# Lexan



## ineedabeer (Dec 15, 2008)

I can't remember the name of the magazine I was readying (it was a few years ago) but they mentioned a company coming out with a Lexan bra/front coating for most cars. I was wondering if anyone else had heard anything about this, specifically for our cars?


----------



## ineedabeer (Dec 15, 2008)

well, while I was putting this post up I was searching the internet and finally happened across a company that does this. I know I'm going to do some more looking into this and see what users of the product have to say about it. Now my inquiry changes to, has anyone here used this?
XPEL Technologies Corp.: XPEL Clear Bra Paint Protection Products


----------



## alsgto04 (Nov 21, 2007)

I have no experience with this product but that is something i really want to add in the future. Nice find. :cheers


----------



## GTO JUDGE (May 14, 2005)

I have this product on my car. 
I had done:
Hood up to the scoops
Partial on the front fenders
Entire front end
Front lights
Fog lights
Rear view mirrors
Behind the front and rear wheels in the fender wells
Jim Wangers signed 2 spots under the hood. I applied the product over his signatures one being the fuel rail cover. It's holding fast despite the high heat build up
It is COSTLY but worth it. Ran me over 500.
These cars are highly susceptible to stone chipping. I don't worry about it now.

I credit this product for saving my front end from damage when a wayward raccoon T-boned my front L fascia.

Good product.


----------



## Northeast Rod Run (Oct 29, 2008)

clear bras are put onto lots of cars. they offer great protection, but the one thing that you have to realize is that there is a pretty heavy line (in my eyes) left where the bra ends.

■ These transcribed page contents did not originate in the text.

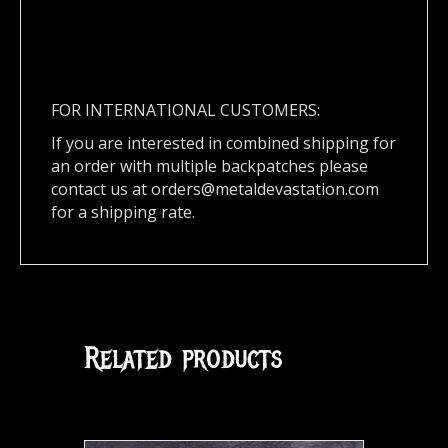
FOR INTERNATIONAL CUSTOMERS:
If you are interested in combined shipping for
an order with multiple backpatches please
contact us at
orders@metaldevastation.com
for a shipping rate.
Related products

also, if you aren't one that takes the time to detail your car properly, that dividing line will get more pronounced if wax gets built up at the edge, plus you can never get it to shine as good as a non-covered car

these things are pretty good, but I'm just giving you a couple of other things to think about, so you can make an informed choice.


----------



## GTO JUDGE (May 14, 2005)

No problems with wax build up on the edges, I found its not like removing the wax in a crease with a finger nail to scrape it out. Merely wiping it removes it. You can wipe along the line easily. 

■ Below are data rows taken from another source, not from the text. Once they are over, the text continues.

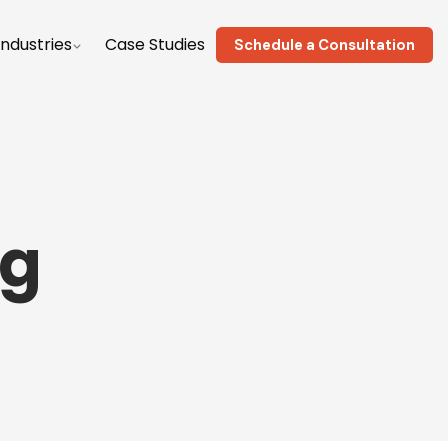
Industries
Case Studies
Schedule a Consultation
ng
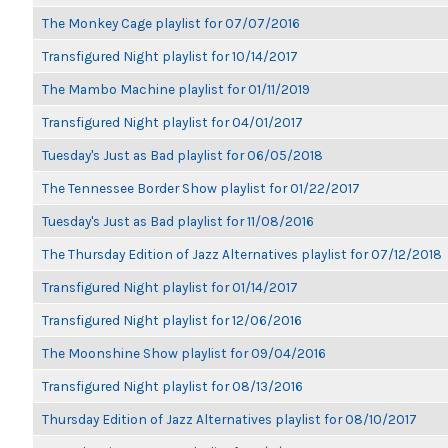
The Monkey Cage playlist for 07/07/2016
Transfigured Night playlist for 10/14/2017
The Mambo Machine playlist for 01/11/2019
Transfigured Night playlist for 04/01/2017
Tuesday's Just as Bad playlist for 06/05/2018
The Tennessee Border Show playlist for 01/22/2017
Tuesday's Just as Bad playlist for 11/08/2016
The Thursday Edition of Jazz Alternatives playlist for 07/12/2018
Transfigured Night playlist for 01/14/2017
Transfigured Night playlist for 12/06/2016
The Moonshine Show playlist for 09/04/2016
Transfigured Night playlist for 08/13/2016
Thursday Edition of Jazz Alternatives playlist for 08/10/2017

As far as the fine line.... It's not noticeable at a distance, up close it is on the hood and fender, but on the front end it isn't, however the fine line is more eye appealing than looking at the front end with a gazillion stone chips in it. You also don't have to fool around with a leather cover taking away from the appearance of the front end. I'd wrap the entire car in it if I had the $$ to allocate to it. Bug juice is easily removed with a wet cloth. No scrubbing with road tar remover or bug begone.


----------